La violencia escolar es una noción proteiforme, inasible. Es ampliamente dependiente de los códigos morales, de las representaciones sociales de la educación, del estado de las reflexiones jurídicas y de los códigos que las cristalizan en construcciones siempre provisorias. (...) Al querer definir de manera segura se corre el riesgo de ocultar las transformaciones históricas de nuestra relación con la violencia, (que se ha vuelto) más intolerante y culpabilizante. Nuestra posición es más modesta y metodológicamente clásica: más que tratar de encontrar en lo real un concepto eterno y englobante nos aproximamos a la noción a través de indicadores imperfectos, pero pertinentes para una definición factual y una definición más fenomenológica en la cual el sentido que los actores sociales dan a la palabra violencia es portador de otra verdad... (...). Es la multiplicidad de indicadores imperfectos lo que permite acceder a lo real (p. 17).


En resumen, los tres indicadores que utilizan en sus investigaciones son los siguientes:

  • “Indicadores de victimización y de delitos: extorsión, robos, golpes, racismo, insultos;
  • Indicadores del ‘clima escolar’: relaciones de los alumnos entre sí y con los maestros, relaciones entre los adultos;
  • Indicadores de inseguridad: violencia y agresividad percibidas” (p.18).

Los autores resumen su metodología con la siguiente fórmula: “miradas diversas, aproximaciones múltiples” (p. 20) y completan el capítulo con la exposición de los principales resultados y de las tendencias que caracterizan la situación actual de las escuelas francesas.

En el segundo capítulo los autores reseñan varios modelos sociológicos que ayudan a comprender las causas y los efectos de la violencia. El modelo dominante refiere una desregulación de la situación pedagógica, ligada al acceso a la escuela de nuevos públicos de clases sociales menos favorecidas. Una derivación de este modelo, que enfatiza la frustración de las expectativas de los nuevos sectores al no encontrar en la escuela un mejoramiento de las posibilidades de conseguir empleo, consiste en una justificación de la violencia entre los alumnos. Esta postura es muy cuestionada en la actualidad porque olvida a las víctimas, resta importancia a los análisis microsociológicos y no coincide con la forma predominante de concebir el estado actual de la sociedad democrática.

A lo largo del capítulo los autores analizan y discuten las diferentes posiciones teóricas de los investigadores franceses que han estudiado este tema. Abordan sucesivamente la mencionada tesis de la desregulación y las perturbaciones anómicas, la temática del “fantasma de la inseguridad” y discuten la forma de clasificar los tipos de violencia. Consideran tres dimensiones o tipos de violencia: el primero se refiere a las reacciones de los nuevos públicos contra los anacronismos de las instituciones escolares; el segundo, a la “intrusión” de conductas delictivas en las escuelas ubicadas en contextos urbanos populares empobrecidos; el tercero, considerado como “violencia antiescolar”, es el más doloroso porque expresa tanto una frustración global ligada a la organización social y a la problemática de la exclusión, como el posible fracaso de la escuela frente a las nuevas realidades que afrontan los jóvenes de hoy.

 

Segunda parte. Crispaciones de las identidades

Está formada por cuatro capítulos: “3. El discurso de la decadencia”, “4. Nosotros y ellos: el riesgo de la etnicidad”, “5. ¿Hacia el todo represivo?” y “6. Repliegue sobre sí y vida de equipo”.

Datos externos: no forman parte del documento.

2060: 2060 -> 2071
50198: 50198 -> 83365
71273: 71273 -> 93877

El capítulo 3 es muy interesante porque alude a un discurso que también predomina en nuestro medio. Muchos profesores lo expresan y no faltan expertos que lo reafirmen. Se trata del “discurso de la decadencia”, que se basa en una supuesta insuficiencia de la función parental de socialización de sus hijos. “Los anatemas contra la familia son extremadamente duros” (p. 59), comentan los autores. Esta falencia sería la causa principal de las conductas “salvajes” de los jóvenes dentro y fuera de la escuela.

Pero frente a la noción de “salvajismo”, los autores se adhieren a otros investigadores que proponen utilizar la noción de “incivilidades” para aludir a diversas formas de las “pequeñas transgresiones”. La noción “incivilidades” permite reunir un amplio conjunto de comportamientos en una categoría común. “Es un término técnico, no un concepto ético. La noción de incivilidad permite poner en práctica estrategias preventivas más eficaces” (p. 63) porque conjunta lo que antes aparecía disperso: pequeños delitos o infracciones que producen una impresión global de desorden y violencia en un mundo mal regulado, son un factor determinante del clima de indisciplina que suele percibirse en los colegios y lo más importante, son precursores de los actos delictivos más graves.

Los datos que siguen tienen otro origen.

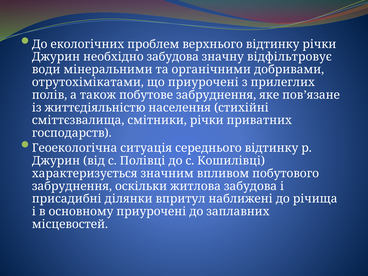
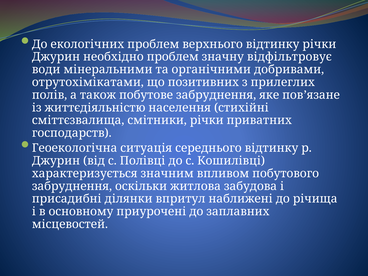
необхідно забудова: забудова -> проблем
що приурочені: приурочені -> позитивних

Los autores plantean una hipótesis acerca de la índole de los conflictos que producen las incivilidades. Más que el enfrentamiento entre “barbarie y civilización” o “naturaleza y cultura” que supone el “discurso de la decadencia”, se trata de una oposición entre estilos de socialización que derivan de las diferencias generacionales, sociales y de la capacidad educativa de la escuela. Este capítulo concluye con una frase que vale la pena citar porque denuncia condensadamente los principales riesgos que los autores perciben frente a este tipo de concepciones:

Discurso general de la decadencia, naturalización de la violencia escolar, sentimiento de abandono, existencia de núcleos duros, todo está listo para un nuevo acto: designar a los culpables, generalizar las “poblaciones de riesgo”, y reforzar las conductas difíciles por un aumento de la segregación “profiláctica” y una gestión puramente disciplinaria de las dificultades del comportamiento (p. 69).

El capítulo 4 contiene el problema del nexo entre el comportamiento violento y la pertenencia a grupos étnicos minoritarios. La presencia masiva de inmigrantes en Francia hace que esta cuestión sea particularmente áspera, y políticamente comprometida. Representa uno de los temas que preocupan más a los autores (han escrito artículos y libros sobre esto). Se aprecia una clara tendencia entre los alumnos y los profesores por establecer este vínculo. Los autores aportan datos e interpretaciones desarrolladas en sus propias investigaciones y enfatizan que hay un proceso de “construcción social de la etnicidad” basado en estereotipos o en la agrupación defensiva que deviene de la discriminación y exclusión existente en las prácticas escolares. Subrayan el carácter procesual y en permanente transformación de los fenómenos a los que refiere esta categoría y la diferencian de “etnia”, “La etnicidad es construcción en curso, camino y no punto de llegada. Es necesariamente incompleta y provisoria, agonística y transaccional” (pp. 74-75). Esta forma de entender el problema constituye una de las mejores aportaciones del libro.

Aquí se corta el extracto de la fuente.